Florens always sleeps with Lina, showing their close relationship from the start. Florens and Lina’s connection is not only friendly; it is intimate and maternal, as shown by the fact that they always sleep in the same place.
Florens asks if the Blacksmith remembers how Will and Scully would not take orders from him until Jacob forced them to, since Will and Scully’s master owed him money. Florens recounts how Lina thinks that Jacob “has a clever way of getting without giving,” which Florens agrees with.
Lina’s comment that Jacob “has a clever way of getting without giving” could be taken as an evaluation not only of Jacob’s business sense, but also of the exploitative nature of the slave-labor-based economic system as a whole.

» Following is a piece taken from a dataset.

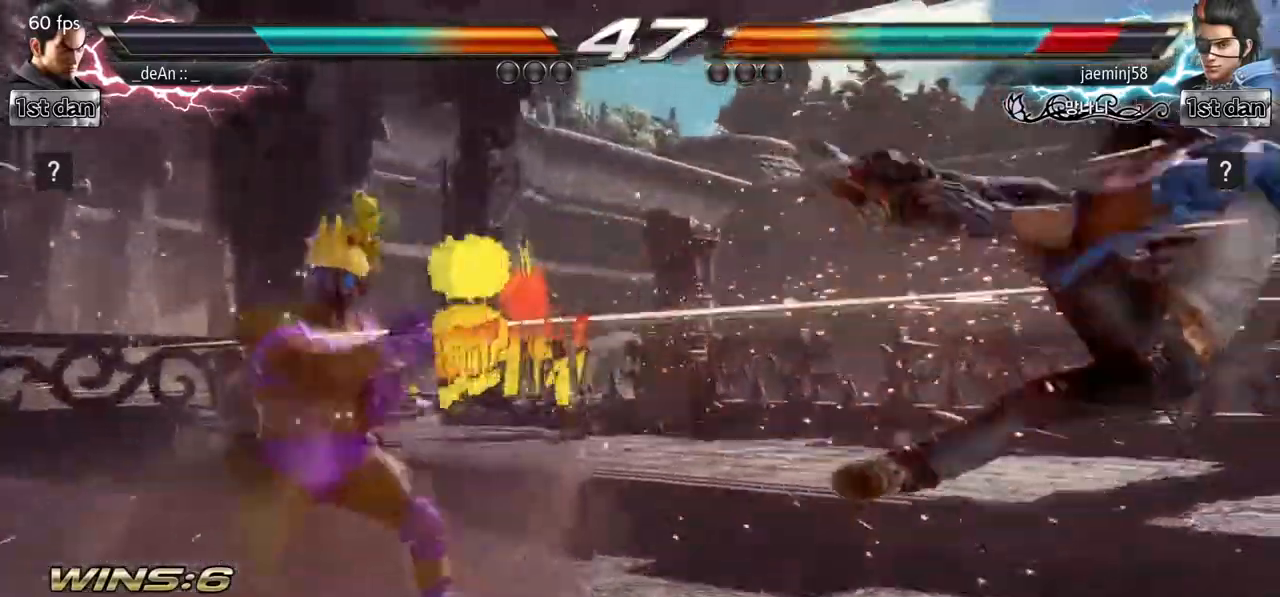
{"dt_ms": 500, "buttons": [], "left_stick": "right", "events": [[217, "left_stick", "right"], [300, "left_stick", "center"], [400, "left_stick", "right"]]}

Florens remembers her mother holding her baby brother and talking with Florens’s former master D’Ortega, who Florens calls “Senhor.” D’Ortega did not have enough money to repay Jacob, and Jacob said that, to mitigate D’Ortega’s debt, he would take Florens’s mother. Florens remembers her mother begging Jacob to take Florens instead. Jacob agreed.
Florens recounts her understanding of the moment when her mother begged Jacob to take Florens instead of her. Florens’s account makes it seem like Florens’s mother wanted to get rid of Florens. The memory is of a kind of dehumanizing transaction.
The Reverend took Florens to a ferry to deliver her to Jacob’s farm. During the boat ride, a woman stole Florens’s cloak and wooden shoes. When the Reverend returned, he was angry and embarrassed. When a sailor spit at the Reverend’s feet after he asked for help, Florens saw that, in the part of the continent where the Vaark farm is, priests are not well loved. To Florens, though, the priest was nothing but kind.
The Reverend’s experience on the ship outside of Maryland showcases the intense hostility between different religious groups. Clearly, the sailor and the woman on the boat have no respect for the priest or his religious authority, since they believe in a different doctrine. Religion in 17th century America is a divisive force.
When Florens first arrived at the farm, the freezing temperatures in the winter made her believe she was in hell. Lina wrapped Florens in warm clothes. Rebekka looked away from her. Sorrow waved a hand in front of her face at nothing.
Florens’s belief that she is in hell because of the cold temperatures in New England shows how deeply Florens’s worldview is affected by her religion.
Lina told Florens that Sorrow is pregnant and the father is unknown. Lina believed the child is Jacob’s. Rebekka said nothing. Florens worried at her new home and said she was afraid of “mothers nursing greedy babies,” thinking back on her mother begging Jacob to take only Florens. Florens remembers her mother saying “something important” to her, but also that, at the time, she was “holding the little boy’s hand.”
Florens clearly has experienced being given away by her mother as an immense trauma. This is so scarring for Florens that even imagining Sorrow with a child evokes the scene of Florens’s mother giving her up while holding on to her baby brother. Florens clearly sees her mother’s choice as the expression of a preference for her brother.